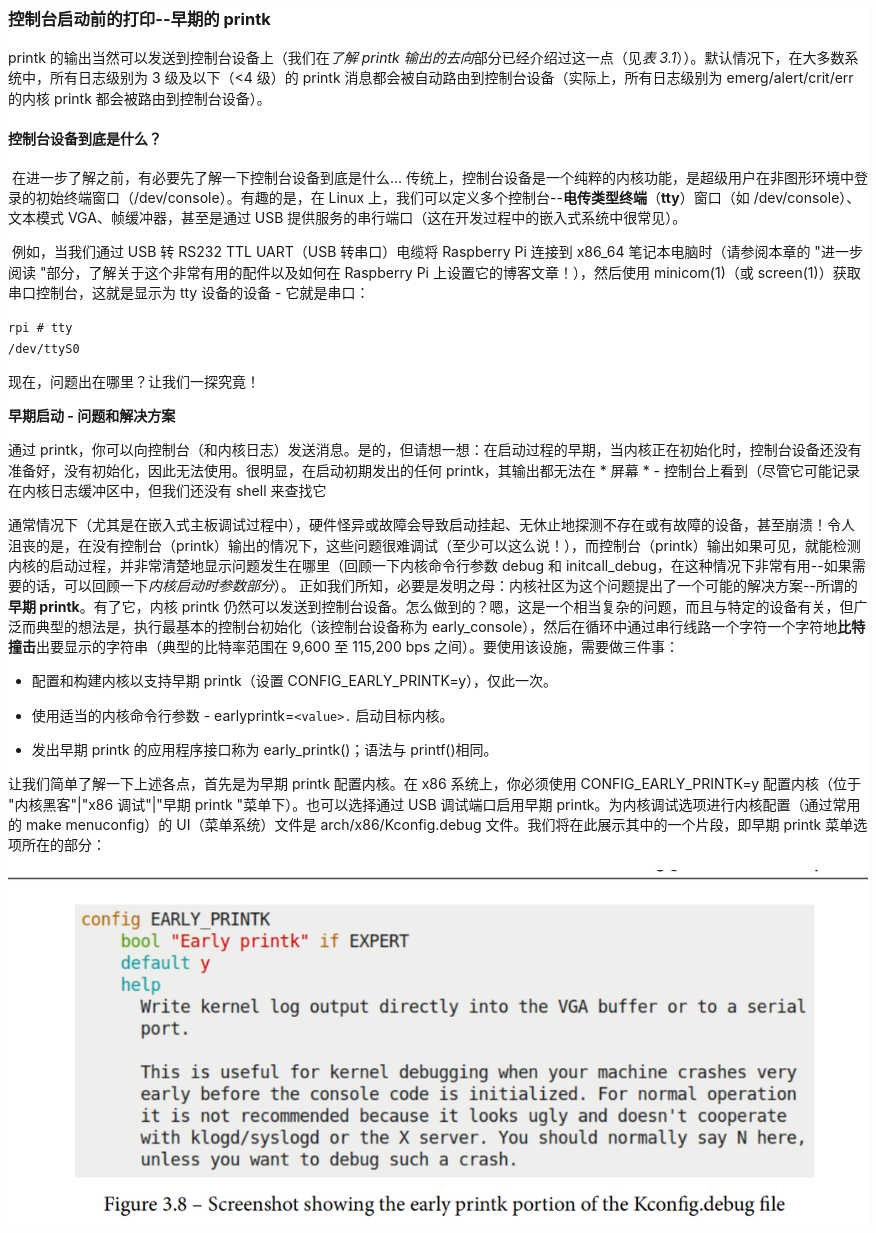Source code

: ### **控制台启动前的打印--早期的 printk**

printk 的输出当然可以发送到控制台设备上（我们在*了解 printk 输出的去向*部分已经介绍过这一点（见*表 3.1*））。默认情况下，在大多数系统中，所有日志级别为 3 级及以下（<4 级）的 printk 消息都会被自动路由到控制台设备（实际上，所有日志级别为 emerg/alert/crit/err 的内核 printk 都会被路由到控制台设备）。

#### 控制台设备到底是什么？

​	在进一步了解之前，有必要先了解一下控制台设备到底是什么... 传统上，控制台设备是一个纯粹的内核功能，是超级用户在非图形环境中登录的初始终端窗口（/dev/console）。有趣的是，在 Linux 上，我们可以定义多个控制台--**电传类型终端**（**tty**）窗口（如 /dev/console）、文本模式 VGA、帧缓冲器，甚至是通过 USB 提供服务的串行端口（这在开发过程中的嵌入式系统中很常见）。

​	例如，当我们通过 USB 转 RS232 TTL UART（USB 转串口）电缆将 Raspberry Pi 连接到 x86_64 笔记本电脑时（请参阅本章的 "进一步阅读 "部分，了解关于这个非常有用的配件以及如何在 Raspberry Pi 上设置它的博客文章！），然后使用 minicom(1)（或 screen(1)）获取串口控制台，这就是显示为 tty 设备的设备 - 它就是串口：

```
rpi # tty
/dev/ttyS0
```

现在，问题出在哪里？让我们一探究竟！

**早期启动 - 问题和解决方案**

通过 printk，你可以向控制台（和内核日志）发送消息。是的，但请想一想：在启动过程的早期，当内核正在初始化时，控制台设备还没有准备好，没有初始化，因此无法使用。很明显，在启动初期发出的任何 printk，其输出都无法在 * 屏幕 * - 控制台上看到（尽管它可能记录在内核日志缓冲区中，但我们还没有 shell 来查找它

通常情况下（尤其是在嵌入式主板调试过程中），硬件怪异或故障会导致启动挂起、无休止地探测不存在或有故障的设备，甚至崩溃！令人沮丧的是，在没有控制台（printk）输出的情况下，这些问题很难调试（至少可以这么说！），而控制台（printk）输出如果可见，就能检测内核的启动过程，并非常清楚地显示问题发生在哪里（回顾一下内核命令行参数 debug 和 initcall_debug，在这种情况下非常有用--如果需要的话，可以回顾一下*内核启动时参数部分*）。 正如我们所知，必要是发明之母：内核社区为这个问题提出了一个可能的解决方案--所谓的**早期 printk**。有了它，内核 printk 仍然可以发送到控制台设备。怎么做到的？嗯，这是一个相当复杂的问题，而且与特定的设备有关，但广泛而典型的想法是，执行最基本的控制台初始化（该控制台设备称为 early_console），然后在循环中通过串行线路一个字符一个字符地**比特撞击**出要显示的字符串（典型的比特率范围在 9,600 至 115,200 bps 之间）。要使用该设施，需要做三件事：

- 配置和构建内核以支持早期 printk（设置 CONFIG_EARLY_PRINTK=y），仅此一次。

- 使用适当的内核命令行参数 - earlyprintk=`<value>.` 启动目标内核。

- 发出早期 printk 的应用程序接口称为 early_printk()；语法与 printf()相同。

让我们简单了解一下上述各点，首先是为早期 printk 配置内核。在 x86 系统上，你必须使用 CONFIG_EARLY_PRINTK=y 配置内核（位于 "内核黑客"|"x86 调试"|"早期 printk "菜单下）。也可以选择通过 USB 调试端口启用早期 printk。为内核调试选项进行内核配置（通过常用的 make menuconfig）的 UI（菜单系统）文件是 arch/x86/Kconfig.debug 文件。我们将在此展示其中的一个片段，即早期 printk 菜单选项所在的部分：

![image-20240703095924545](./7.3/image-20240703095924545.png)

● ● ● ● ●

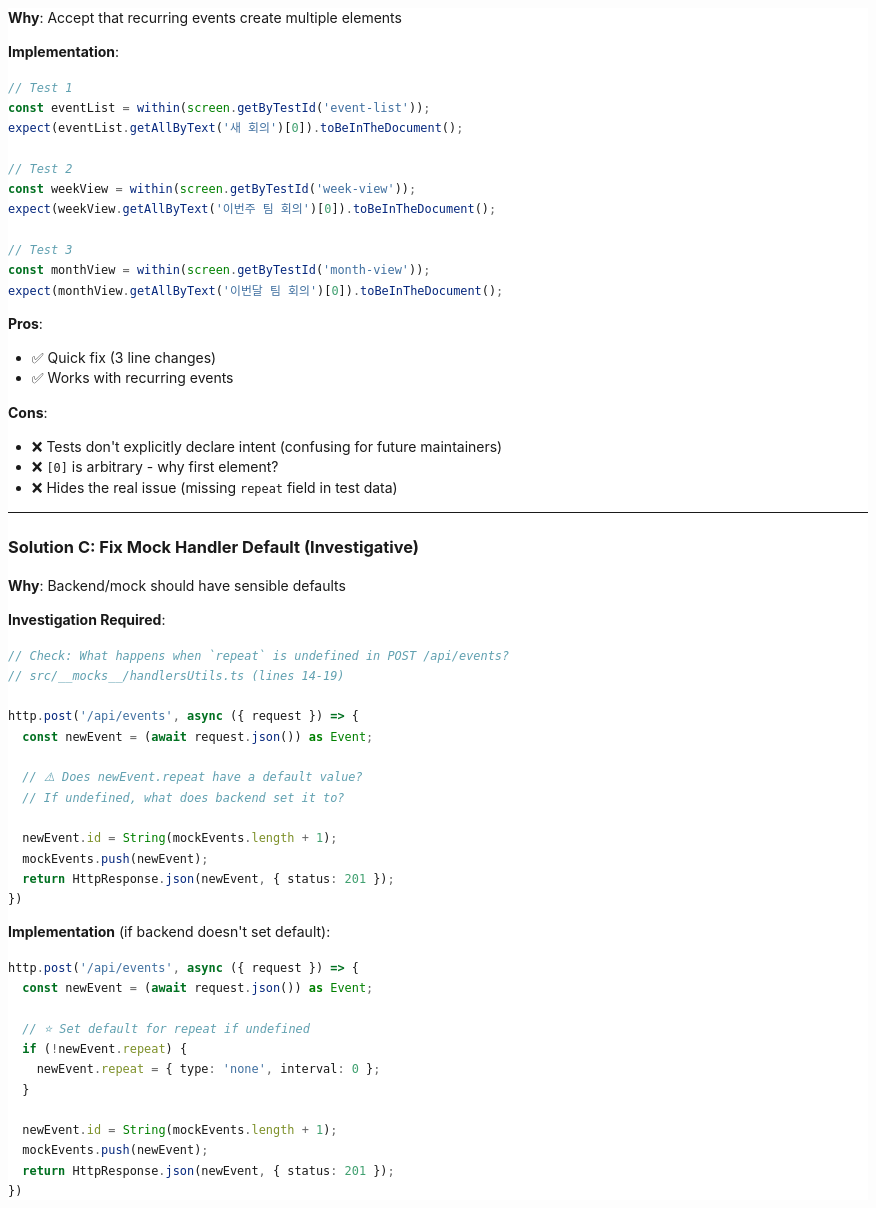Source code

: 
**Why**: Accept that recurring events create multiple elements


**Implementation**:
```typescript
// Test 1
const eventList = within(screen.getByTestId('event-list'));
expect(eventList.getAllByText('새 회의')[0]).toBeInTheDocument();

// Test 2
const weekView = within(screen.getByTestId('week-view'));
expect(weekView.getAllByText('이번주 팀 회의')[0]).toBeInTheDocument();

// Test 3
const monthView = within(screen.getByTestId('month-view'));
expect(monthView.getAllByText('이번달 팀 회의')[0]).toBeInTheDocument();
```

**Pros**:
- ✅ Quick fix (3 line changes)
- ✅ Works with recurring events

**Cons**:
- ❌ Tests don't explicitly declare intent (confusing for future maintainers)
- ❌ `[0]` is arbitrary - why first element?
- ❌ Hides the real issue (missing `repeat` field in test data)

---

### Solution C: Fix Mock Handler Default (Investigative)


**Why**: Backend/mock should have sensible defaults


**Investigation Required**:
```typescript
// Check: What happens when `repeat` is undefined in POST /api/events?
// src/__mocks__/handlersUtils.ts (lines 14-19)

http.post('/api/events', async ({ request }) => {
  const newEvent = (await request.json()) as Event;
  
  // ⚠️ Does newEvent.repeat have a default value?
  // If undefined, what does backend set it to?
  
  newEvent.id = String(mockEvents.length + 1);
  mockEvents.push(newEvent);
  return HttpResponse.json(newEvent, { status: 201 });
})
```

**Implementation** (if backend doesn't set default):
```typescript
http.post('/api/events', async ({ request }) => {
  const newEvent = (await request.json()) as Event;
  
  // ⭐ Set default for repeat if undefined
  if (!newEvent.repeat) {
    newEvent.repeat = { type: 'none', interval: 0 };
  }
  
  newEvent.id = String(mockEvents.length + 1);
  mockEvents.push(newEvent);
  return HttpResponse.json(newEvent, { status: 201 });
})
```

● ● ● ● ●

AIM OF THE TASK → Take each line from the preceding material that contains "const" and copy it.

SOLVED EXERCISE →
const eventList = within(screen.getByTestId('event-list'));
const weekView = within(screen.getByTestId('week-view'));
const monthView = within(screen.getByTestId('month-view'));
  const newEvent = (await request.json()) as Event;
  const newEvent = (await request.json()) as Event;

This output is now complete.